AMENDMENT TO THE SUPPLEMENTAL EMPLOYEES’ RETIREMENT PLAN

1.                                       Benefit Credits Frozen.  Effective as of the date of the closing of the sale of WM Advisors, Inc. to Principal (the “Closing”), there shall be no further credits under Section 3.2 of the Plan with respect to any participants who are currently employees of WM Advisors, Inc. or Washington Mutual, Inc. and any of its subsidiaries and who also become employees of Principal pursuant to an agreement between Washington Mutual, Inc. and Principal (the “Specified Participants”).  Any elections previously filed by Specified Participants to defer compensation under this section shall be null and void as of the Closing.




2.                                       Interest Credits Frozen.  Effective as of the Closing, there shall be no further interest credits pursuant to Section 3.3 to the accounts of any of the Specified Participants.

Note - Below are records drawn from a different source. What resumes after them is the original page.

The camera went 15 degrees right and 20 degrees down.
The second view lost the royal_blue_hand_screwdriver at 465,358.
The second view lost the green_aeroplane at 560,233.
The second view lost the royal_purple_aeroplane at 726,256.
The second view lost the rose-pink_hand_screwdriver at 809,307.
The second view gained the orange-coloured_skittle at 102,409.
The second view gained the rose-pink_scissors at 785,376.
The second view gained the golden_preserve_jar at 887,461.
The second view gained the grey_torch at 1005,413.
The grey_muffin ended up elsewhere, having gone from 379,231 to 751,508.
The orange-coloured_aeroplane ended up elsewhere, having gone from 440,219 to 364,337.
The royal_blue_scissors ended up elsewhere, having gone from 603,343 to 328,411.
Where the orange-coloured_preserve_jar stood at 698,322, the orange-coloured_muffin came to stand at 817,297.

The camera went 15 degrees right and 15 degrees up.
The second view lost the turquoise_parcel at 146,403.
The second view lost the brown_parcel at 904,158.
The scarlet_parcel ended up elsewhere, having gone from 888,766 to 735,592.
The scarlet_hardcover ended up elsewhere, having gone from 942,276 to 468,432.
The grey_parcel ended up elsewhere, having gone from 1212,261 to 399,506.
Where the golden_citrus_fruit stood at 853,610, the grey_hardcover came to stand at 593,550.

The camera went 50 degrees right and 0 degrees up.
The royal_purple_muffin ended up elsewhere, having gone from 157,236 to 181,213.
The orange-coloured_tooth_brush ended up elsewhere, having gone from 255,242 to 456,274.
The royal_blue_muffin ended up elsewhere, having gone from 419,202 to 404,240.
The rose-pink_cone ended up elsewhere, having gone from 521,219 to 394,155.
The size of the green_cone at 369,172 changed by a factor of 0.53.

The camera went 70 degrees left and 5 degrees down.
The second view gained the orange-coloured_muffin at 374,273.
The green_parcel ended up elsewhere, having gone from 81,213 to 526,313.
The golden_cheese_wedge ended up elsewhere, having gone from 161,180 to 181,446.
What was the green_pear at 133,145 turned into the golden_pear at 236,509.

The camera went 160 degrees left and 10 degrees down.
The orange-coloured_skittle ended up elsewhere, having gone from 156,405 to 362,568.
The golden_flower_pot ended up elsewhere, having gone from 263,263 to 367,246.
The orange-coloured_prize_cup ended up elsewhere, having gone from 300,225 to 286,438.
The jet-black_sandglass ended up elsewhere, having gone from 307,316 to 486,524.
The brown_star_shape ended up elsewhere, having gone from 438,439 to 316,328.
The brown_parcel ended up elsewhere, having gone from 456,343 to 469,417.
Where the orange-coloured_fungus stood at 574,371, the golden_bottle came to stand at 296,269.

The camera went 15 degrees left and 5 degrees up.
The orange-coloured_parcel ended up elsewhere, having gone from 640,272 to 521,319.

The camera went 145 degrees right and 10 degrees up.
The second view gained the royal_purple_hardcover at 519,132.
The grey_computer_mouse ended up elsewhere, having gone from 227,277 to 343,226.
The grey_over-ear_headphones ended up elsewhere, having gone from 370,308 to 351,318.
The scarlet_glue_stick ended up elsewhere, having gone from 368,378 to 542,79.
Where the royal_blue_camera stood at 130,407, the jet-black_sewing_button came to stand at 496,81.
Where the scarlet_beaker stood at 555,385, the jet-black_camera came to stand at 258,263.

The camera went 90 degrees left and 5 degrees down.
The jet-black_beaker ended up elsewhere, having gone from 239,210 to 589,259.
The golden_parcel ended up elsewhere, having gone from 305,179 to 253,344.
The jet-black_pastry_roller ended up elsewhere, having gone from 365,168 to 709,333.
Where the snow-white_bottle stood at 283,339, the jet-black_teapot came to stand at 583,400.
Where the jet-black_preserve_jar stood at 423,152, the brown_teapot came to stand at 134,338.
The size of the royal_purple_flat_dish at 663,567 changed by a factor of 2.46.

5.                                       WM Advisors, Inc.  is Successor Sponsor.  Effective immediately, WM Advisors, Inc. shall become the successor sponsor of the plan that covers the Specified Participants, and Section 1.5 is hereby replaced in its entirety by the following:

“Company” means WM Advisors, Inc.

In addition, the preamble is hereby amended by replacing the last sentence of the preamble with the following:

The “Deferred Compensation Plan” was amended and restated effective July 20, 2004 as set forth herein.  The Plan was also amended effective October 17, 2006 to spin off the portion of the Plan that applies to employees of WM Advisors, Inc. (“WMAI”) in anticipation of the closing of the sale of WMAI to Principal Life Insurance Company.  To that end, benefit credits and other credits were frozen on the date of the closing.

3.                                       Definition of Compensation.  The following amendment applies to both the SERP that was spun off and to the SERAP that continues to be sponsored by Washington Mutual, Inc.  Section 2.6 is replaced in it’s entirety by the following:

Compensation.   A Participant’s compensation, determined according to the definition of “compensation” under the Pension Plan for the Plan Year plus any amounts deferred under Section 3.1(a) of the Deferred Compensation Plan, without regard to the limitations of section 401(a)(17) of the Code contained in the Pension Plan, that is actually paid or made available to the Participant during such year, less the maximum amount of compensation that can be considered under section 401(a)(17)(A) of the Code, as adjusted by section 401(a)(17)(B) of the Code.